Text under study.
Esprocarb
- Names: Preferred IUPAC name S-benzyl ethyl[(2Ξ)-3-methylbutan-2-yl]carbamothioate

Identifiers
- CAS Number: 85785-20-2;
- 3D model (JSmol): Interactive image;
- ChEBI: CHEBI:34743;
- ChEMBL: ChEMBL2252174;
- ChemSpider: 82838;
- ECHA InfoCard: 100.111.286
- EC Number: 617-761-5;
- KEGG: C14526;
- PubChem CID: 91740;
- UNII: 1H15E85N9B;
- CompTox Dashboard (EPA): DTXSID2058201 ;

Properties
- Chemical formula: C_{15}H_{23}NOS
- Molar mass: 265.42 g·mol^{−1}
- Appearance: Yellowish liquid
- Odor: Odourless
- Density: 1.035 g/mL
- Melting point: 25 °C (77 °F; 298 K)
- Boiling point: 135 °C (275 °F; 408 K)
- Solubility in water: 0.0049 g/L
- Vapor pressure: 10.1 mPa
- Hazards: GHS labelling:
- Pictograms: GHS06: Toxic GHS09: Environmental hazard
- Signal word: Danger
- Hazard statements: H315, H319, H331, H411
- Precautionary statements: P261, P280, P305+P351+P338, P321, P405, P501
- LD_{50} (median dose): >2000g/kg (rat, oral); >2000g/kg (rat, dermal);
- LC_{50} (median concentration): >4 mg/L (mammal, inhalation, 4 hours)

= Esprocarb =

Weed control herbicide

Esprocarb is a thiocarbamate herbicide used preëmergently and post emergently to control annual weeds and grasses, such as on paddy rice. It was introduced in 1988 in Japan

Esprocarb mixes have been tested in Japan starting in 1985 for its effectiveness against cockspur grass (Echinochloa crus-galli), often mixed with the herbicide bensulfuron-methyl. Testing for esprocarb was meant to allow for a longer, residual control of weeds, eliminating the need for follow-up one-shot herbicide applications.

Esprocarb's mode of action makes its HRAC classification Group K3 (global), Group K (Aus), Group 15 (numeric); it inhibits very long chain fatty acid synthesis.

It is usually sold as granules and has been marketed as "Fuji-Grass".

==Environmental behavior==
Esprocarb is toxic to fish; its 96-hour LC_{50} for fish is 1.52 g/L. It is not toxic to birds or mammals, with an over 2000 mg/kg. It has a GHS 'Toxic' mark, though its low toxicity should exempt it.

It is non-mobile in soil and has a soil half-life of 50 days, making it moderately persistent.

Stored items from a collection:

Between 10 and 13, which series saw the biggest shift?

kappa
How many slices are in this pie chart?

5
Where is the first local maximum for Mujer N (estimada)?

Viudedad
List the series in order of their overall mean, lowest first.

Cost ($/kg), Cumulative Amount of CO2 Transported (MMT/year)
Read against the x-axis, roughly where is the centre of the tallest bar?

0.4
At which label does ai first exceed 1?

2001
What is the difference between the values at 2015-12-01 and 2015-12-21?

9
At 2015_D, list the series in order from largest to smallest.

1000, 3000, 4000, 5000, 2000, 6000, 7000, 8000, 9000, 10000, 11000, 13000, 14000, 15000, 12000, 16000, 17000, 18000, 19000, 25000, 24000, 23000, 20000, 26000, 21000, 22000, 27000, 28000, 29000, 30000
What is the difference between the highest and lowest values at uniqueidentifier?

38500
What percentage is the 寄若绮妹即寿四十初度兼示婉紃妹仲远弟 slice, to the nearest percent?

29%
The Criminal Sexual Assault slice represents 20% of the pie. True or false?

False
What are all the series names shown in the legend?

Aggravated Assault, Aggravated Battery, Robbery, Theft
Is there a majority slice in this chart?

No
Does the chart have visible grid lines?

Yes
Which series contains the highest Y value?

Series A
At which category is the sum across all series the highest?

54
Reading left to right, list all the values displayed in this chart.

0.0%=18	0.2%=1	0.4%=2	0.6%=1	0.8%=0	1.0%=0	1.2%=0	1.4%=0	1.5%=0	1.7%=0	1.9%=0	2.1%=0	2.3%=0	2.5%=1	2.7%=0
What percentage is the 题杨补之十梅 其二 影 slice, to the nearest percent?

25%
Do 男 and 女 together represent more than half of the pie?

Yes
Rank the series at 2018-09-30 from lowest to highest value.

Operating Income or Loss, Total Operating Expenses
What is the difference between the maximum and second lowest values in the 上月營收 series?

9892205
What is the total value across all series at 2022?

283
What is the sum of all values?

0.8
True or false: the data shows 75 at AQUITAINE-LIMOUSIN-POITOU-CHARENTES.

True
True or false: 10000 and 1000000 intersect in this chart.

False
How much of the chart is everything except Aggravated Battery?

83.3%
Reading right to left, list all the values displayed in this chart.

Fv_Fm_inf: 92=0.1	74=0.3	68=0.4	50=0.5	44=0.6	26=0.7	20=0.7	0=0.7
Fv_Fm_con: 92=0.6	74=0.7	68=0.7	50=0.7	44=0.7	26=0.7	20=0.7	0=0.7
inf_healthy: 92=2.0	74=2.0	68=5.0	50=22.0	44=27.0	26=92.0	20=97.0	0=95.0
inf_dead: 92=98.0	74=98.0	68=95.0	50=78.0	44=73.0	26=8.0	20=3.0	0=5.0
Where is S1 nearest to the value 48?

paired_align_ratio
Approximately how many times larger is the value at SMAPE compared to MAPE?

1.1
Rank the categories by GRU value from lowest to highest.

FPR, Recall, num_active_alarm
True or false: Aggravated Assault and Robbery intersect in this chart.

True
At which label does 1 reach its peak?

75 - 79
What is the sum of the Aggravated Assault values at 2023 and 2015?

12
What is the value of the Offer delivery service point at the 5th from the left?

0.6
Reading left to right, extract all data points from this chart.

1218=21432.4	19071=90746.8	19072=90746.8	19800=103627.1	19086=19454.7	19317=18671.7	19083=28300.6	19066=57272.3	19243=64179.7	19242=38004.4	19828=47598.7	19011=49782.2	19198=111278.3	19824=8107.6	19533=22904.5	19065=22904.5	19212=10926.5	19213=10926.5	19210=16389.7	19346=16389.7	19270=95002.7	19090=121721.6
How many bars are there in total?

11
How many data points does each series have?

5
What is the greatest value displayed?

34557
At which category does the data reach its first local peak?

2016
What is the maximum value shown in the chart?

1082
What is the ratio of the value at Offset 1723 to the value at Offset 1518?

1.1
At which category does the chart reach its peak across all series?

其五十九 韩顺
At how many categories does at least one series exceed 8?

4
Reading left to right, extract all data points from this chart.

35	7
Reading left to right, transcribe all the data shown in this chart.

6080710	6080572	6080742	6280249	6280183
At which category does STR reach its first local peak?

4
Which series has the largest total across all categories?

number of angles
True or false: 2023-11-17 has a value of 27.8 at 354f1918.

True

Exercise description.
Answer these questions from the esprocarb text above:
1. In what year was esprocarb introduced in Japan?
2. What is esprocarb's numeric HRAC classification?
3. What soil half-life does the text give for esprocarb?

Output for this exercise.
1. 1988
2. Group 15
3. 50 days